### Excerpt
Different kinds of medications are available to treat high cholesterol.  There are also natural remedies. Overview of available treatments may help you understand what your doctor is trying to do to lower your cholesterol.  Your doctor may prescribe one of these drugs if you cannot reduce your cholesterol with dietary changes or natural remedies. You still need to make healthy lifestyle adjustments that we shall discuss later.
Cholesterol medications include:

  • statins,
  • bile acid sequestrants,
  • cholesterol absorption inhibitors,
  • nicotinic acid agents
  • fibrates.


How do statins work?  Statins inhibit the enzyme HMG-CoA reductase which is an enzyme that controls the rate of cholesterol production in your body.  Statin drugs can reduce cholesterol by 20% to 60%.  While they slow cholesterol production, they also increase the ability of the liver to remove LDL.  Statins are more effective at reducing LDL levels than other types of medication.
Statins also cause a slight increase of HDL and decrease both triglycerides and total cholesterol.  Observable results usually appear within 4 to 6 weeks after starting to use this medicine.
Statins have a proven record for decreasing risk of heart attacks. They also reduce the chances of strokes or other coronary diseases that are related to high cholesterol levels.  Statins are not right for some people, such as individuals who:

  • are allergic to statins
  • have liver disease
  • consume excessive amounts of alcohol
  • are pregnant or lactating
  • have renal failure
  • have a history of myopathy

Commonly used brand names for statins include: Lescol, Lipitor, Mevacor, Zocor Altocor, Pravachol, and Crestor.
In addition, you need to know about some drug or food interactions that may have adverse affects on your statin protocol. Drinking large amounts of grapefruit juice (more than one quart daily) may reduce your liver’s ability to process statins. Other medications can interact with statins and may have side effects that are serious. Your doctor needs to know about all other medications you use. This includes both prescription and non-prescription drugs, vitamins, supplements, Coumadin, birth control pills, immune system medication, other cholesterol drugs, antibiotics, and medication for HIV or AIDs or heart failure. All means ALL.
Statins rarely have significant side effects.  Contact your doctor immediately if your muscles are sore or you experience pain, weakness, vomiting, discolored urine, or stomach pain. Stop the medication.

Bile Acid Sequestrants

Bile acid sequestrants combine with bile acids containing cholesterol in the intestines and then they are eliminated in your stool.  They do not lower triglycerides. They usually lower LDL (bad cholesterol) by 10 to 20% even when taken in small doses. Sometimes they are sometimes prescribed in combination with a statin.  Together these two drugs may reduce LDL by more than 40%. 
Bile acid sequestrants are not absorbed from the gastrointestinal tract.  This technique has been in use for more than thirty years. It is considered safe for long term use. 
If you have an allergy to bile acid sequestrants or have a medical history of bile obstruction, you should not take this medication. Again, be sure you have given your doctor a thorough list of all medications you are using in order to prevent negative drug interactions.

[Stored data entries]

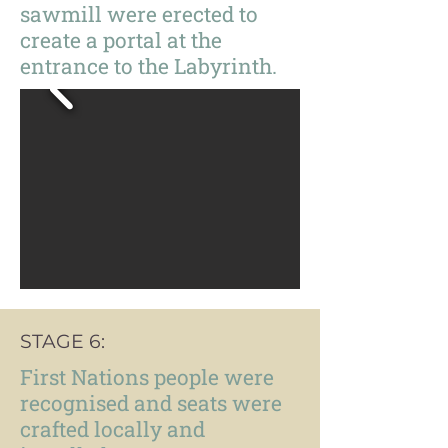
sawmill were erected to
create a portal at the
entrance to the Labyrinth.
STAGE 6:
First Nations people were
recognised and seats were
crafted locally and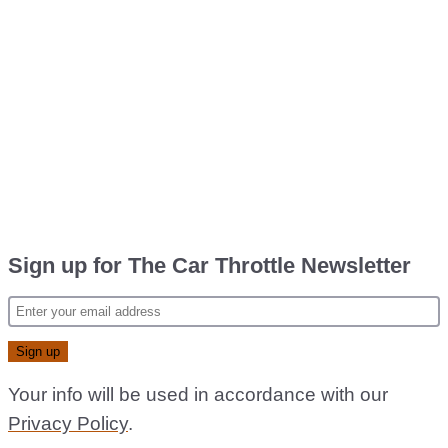
Sign up for The Car Throttle Newsletter
Your info will be used in accordance with our
Privacy Policy
.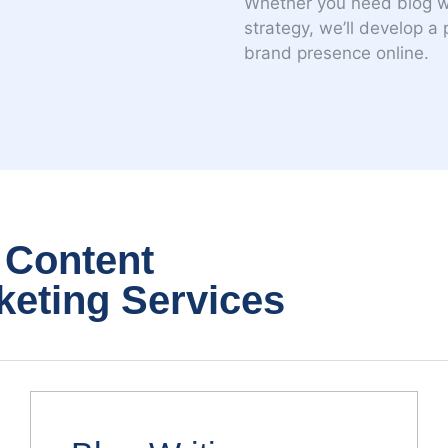
Whether you need blog wri
strategy, we’ll develop a
brand presence online.
 Content
keting Services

### What this exercise asks
[a] In the text on cholesterol medications, how soon after starting statins do observable results usually appear?
[b] For each statement, say whether it agrees with the text on cholesterol medications, and quote the words that decide it.
(i) Bile acid sequestrants lower triglycerides.
(ii) Statin drugs can reduce cholesterol by 20% to 60%.
(iii) Bile acid sequestrants are absorbed from the gastrointestinal tract.
[c] From the text on cholesterol medications, return the part that opens with the words containing "Bile acid sequestrants combine" and closes with "more than 40%.".
Nothing in the items is needed here.

### List of answers
[a] Within 4 to 6 weeks after starting the medicine.

[b]
(i) No: "They do not lower triglycerides."
(ii) Yes: "Statin drugs can reduce cholesterol by 20% to 60%."
(iii) No: "Bile acid sequestrants are not absorbed from the gastrointestinal tract."

[c]
Bile acid sequestrants combine with bile acids containing cholesterol in the intestines and then they are eliminated in your stool.  They do not lower triglycerides. They usually lower LDL (bad cholesterol) by 10 to 20% even when taken in small doses. Sometimes they are sometimes prescribed in combination with a statin.  Together these two drugs may reduce LDL by more than 40%.